29 Ocak 2020 Çarşamba

Geçen hafta sonu Eskişehir’de Uğur Mumcu anısına Eskişehir Tepebaşı Belediyesi tarafından düzenlenen bir ödül törenindeydik. Başkan Ahmet Ataç ve ekibinin dikkatli ve ayrıntılı emekleriyle hazırlanmış bir etkinlikti. Uğur Mumcu’nun katledildiği yılın ardından, bugüne kadar düzenlenen bu törenlerde topluma yaratıcı hizmetler sunan değişik dallardaki kişilere ödül veriliyor. Bu yıl gazetemizden Ali Sirmen’e “Yaşam Boyu Başarı”, Yazgülü Aldoğan’a “Basın”, bana da “Sanat” dalında ödül verildi, kıvanç duydum.

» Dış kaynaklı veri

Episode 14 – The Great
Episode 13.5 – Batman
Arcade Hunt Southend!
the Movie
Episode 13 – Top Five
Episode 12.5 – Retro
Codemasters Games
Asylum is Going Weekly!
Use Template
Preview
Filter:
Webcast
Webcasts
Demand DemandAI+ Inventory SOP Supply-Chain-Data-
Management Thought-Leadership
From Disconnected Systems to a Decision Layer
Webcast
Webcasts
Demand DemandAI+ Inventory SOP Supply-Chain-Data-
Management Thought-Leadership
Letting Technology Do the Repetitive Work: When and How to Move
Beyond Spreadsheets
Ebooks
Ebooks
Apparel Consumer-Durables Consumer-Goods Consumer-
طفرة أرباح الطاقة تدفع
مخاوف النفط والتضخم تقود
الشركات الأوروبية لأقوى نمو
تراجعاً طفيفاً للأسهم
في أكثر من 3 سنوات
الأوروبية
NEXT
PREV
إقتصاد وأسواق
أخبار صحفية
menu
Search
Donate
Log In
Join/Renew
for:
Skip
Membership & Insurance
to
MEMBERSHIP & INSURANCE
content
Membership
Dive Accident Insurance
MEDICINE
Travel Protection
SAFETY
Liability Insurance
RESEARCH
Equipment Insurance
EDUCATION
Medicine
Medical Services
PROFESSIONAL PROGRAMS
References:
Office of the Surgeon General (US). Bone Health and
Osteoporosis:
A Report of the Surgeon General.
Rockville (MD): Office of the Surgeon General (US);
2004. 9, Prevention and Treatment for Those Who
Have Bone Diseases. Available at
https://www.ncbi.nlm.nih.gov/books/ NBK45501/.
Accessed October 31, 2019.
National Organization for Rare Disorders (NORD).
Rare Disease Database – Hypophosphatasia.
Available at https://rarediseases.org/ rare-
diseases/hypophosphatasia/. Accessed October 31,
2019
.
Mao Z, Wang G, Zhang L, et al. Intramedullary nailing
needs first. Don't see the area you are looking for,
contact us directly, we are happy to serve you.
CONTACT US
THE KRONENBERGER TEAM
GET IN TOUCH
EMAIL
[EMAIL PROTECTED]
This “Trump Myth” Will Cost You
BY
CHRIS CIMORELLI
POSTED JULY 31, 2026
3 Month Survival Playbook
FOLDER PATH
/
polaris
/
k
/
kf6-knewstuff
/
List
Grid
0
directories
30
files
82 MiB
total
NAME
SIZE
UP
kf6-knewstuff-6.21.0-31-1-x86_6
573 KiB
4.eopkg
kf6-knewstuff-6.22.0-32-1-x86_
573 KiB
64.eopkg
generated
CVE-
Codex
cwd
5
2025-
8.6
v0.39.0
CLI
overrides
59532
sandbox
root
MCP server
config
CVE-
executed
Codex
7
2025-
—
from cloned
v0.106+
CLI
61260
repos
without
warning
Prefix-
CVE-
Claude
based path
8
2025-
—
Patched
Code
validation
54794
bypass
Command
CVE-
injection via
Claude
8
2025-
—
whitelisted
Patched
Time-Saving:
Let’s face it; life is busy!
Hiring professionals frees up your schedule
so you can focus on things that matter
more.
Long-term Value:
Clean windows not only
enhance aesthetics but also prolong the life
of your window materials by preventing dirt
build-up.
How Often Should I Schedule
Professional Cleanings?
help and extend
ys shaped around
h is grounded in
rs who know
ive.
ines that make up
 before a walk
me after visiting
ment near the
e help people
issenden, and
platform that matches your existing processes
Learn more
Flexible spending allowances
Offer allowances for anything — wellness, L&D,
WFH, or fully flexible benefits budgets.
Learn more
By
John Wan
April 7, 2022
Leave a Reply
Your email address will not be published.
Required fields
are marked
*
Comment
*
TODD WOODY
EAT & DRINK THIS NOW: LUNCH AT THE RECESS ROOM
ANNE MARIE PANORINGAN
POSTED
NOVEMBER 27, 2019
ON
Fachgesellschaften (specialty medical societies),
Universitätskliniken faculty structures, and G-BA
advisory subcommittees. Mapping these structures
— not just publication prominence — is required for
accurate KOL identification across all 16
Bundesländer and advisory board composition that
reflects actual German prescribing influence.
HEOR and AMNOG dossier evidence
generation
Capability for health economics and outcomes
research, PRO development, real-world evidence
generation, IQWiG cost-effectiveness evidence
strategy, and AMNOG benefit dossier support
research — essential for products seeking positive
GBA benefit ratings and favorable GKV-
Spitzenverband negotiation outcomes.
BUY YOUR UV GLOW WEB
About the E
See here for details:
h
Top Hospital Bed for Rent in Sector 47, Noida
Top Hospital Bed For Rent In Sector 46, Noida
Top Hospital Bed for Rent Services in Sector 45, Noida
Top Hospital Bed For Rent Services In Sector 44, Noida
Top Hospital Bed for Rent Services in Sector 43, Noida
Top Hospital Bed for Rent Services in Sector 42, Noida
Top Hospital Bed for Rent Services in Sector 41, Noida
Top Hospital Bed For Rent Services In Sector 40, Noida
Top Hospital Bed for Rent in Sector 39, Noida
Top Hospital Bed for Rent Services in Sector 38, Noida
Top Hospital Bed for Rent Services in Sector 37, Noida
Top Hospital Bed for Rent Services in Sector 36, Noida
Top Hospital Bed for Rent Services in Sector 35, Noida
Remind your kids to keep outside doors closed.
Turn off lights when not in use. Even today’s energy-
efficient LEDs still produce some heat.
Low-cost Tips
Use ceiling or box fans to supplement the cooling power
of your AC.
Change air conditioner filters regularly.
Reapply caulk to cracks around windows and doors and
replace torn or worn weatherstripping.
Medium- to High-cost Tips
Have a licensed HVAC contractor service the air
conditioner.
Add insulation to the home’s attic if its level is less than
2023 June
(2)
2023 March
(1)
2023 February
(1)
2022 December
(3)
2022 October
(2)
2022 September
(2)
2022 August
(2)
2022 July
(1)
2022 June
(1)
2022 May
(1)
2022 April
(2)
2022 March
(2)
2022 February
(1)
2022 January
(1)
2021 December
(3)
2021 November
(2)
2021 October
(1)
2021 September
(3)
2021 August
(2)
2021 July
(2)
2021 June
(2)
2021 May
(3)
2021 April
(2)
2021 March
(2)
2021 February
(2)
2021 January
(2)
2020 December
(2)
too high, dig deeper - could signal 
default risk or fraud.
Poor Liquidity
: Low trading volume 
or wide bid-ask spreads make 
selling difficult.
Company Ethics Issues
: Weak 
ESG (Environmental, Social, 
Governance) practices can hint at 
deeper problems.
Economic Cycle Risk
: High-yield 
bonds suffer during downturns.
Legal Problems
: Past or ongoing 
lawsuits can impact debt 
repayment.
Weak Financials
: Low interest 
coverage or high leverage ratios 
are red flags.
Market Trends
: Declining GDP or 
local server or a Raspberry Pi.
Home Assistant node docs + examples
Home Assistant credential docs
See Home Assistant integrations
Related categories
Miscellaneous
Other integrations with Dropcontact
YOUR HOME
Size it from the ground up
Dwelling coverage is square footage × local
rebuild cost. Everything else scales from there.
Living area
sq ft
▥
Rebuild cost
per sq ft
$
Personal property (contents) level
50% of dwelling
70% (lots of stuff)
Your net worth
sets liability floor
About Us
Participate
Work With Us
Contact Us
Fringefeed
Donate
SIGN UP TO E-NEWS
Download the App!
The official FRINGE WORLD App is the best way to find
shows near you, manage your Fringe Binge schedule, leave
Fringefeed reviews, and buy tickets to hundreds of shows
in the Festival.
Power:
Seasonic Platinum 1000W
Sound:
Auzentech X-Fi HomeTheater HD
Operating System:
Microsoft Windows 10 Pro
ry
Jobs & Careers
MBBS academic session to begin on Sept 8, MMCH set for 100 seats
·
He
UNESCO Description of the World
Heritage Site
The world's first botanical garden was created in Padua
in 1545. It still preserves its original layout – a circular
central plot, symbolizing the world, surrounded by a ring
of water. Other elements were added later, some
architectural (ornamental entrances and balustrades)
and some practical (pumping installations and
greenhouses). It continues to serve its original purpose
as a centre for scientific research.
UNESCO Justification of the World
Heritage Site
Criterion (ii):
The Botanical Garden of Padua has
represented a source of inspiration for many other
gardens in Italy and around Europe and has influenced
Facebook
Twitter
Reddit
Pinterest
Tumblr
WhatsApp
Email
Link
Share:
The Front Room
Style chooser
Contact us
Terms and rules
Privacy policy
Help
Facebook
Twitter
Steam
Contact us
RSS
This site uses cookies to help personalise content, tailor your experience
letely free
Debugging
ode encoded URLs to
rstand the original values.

Cumhuriyet gazetesinde yazmaya yeni başlamıştım. Hepimiz sarsılmıştık Uğur Mumcu suikastıyla. O sıralarda müzik dalında “fluxus” akımı ilgi topluyordu. “Her duyulan ses” müziğe girmeliydi. Mimar Sinan Üniversitesi’ne Rene Block adlı bir profesör gelmiş, bizlere çok değişik bir deneyim anlatmıştı: Bill Fontana adlı deneysel müzikçiden söz etmişti. Fontana, değişik ortamların ses yapısını müziksellikle birleştiriyordu. Örneğin, şimdi park olmuş eski bir tren istasyonunu kaydettiği istasyon sesleriyle yeniden yaşatıyordu. Bu kayıtları etrafa gizlediği bir dolu küçük mikrofonla parktaki insanlara duyuruyordu. Sessiz parkta birden, trene koşanların hareketi, tren düdüklerinin sesi ve anonslar çınlıyordu. Bu arada parkın eski halini hatırlayan bir dolu yaşlı insanı da oraya getirmişti. Onların büyük bir şok geçirdiği anlatılıyordu. Rene Block bu konuşmayı yaparken o gün Uğur Mumcu vurulmuştu. Acaba o çarşamba Türkiye’nin seslerini kayda alan oldu mu? O bilinçli öfkeyi hissettik mi? Ankara’nın o günkü sesi gibi bir iniltiyi daha önce duymuş muyduk? Belki bu sesleri kaydetmemiz, vurdumduymaz yaşam biçimine giren kentler üstünde binlerce mikrofonla sanal olarak duyurmamız gerekir. Yok edilmiş bir tren garının sesiyle ıssız bir park yaşatılıyorsa neden olmasın!

Parçalanan orkestra

Değerli bestecimiz İlhan Usmanbaş (d.1921), “Uğur Mumcu Anısına” başlıklı bir senfoni bestelemişti. Mumcu, onun Ayvalık’tan yakın dostuydu. Bugüne kadar Türkiye’de henüz çalınmayan bu yapıt, 1997’de Betin Güneş yönetiminde Köln Senfoni Orkestrası tarafından Almanya’da seslendirilmiş ve kayda alınmıştı. 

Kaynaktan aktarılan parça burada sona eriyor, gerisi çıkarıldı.